STORED DATA:
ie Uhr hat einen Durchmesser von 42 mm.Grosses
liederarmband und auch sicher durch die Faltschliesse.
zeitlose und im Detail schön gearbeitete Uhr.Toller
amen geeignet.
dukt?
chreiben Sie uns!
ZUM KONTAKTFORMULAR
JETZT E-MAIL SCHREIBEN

--

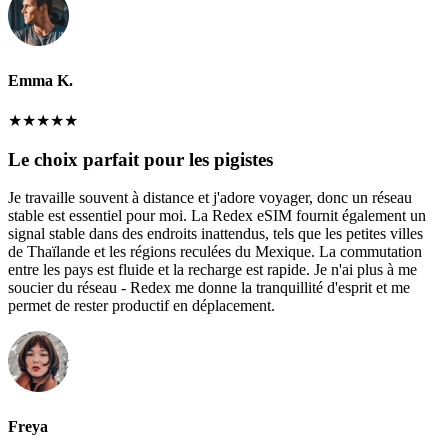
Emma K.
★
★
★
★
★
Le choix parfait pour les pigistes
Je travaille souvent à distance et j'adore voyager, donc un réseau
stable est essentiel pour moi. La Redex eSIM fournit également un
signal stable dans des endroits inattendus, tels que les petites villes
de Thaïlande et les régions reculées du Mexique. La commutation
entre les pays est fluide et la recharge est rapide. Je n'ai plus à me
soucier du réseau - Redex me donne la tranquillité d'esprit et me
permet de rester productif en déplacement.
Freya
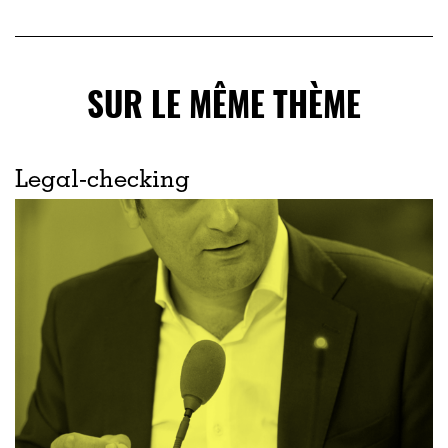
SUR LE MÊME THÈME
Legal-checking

WHAT YOU SHOULD DO: Extract from the listing every line that contains the string "réseau", treating uppercase and lowercase letters as different.

SOLUTION FOR THIS EXERCISE:
Je travaille souvent à distance et j'adore voyager, donc un réseau
soucier du réseau - Redex me donne la tranquillité d'esprit et me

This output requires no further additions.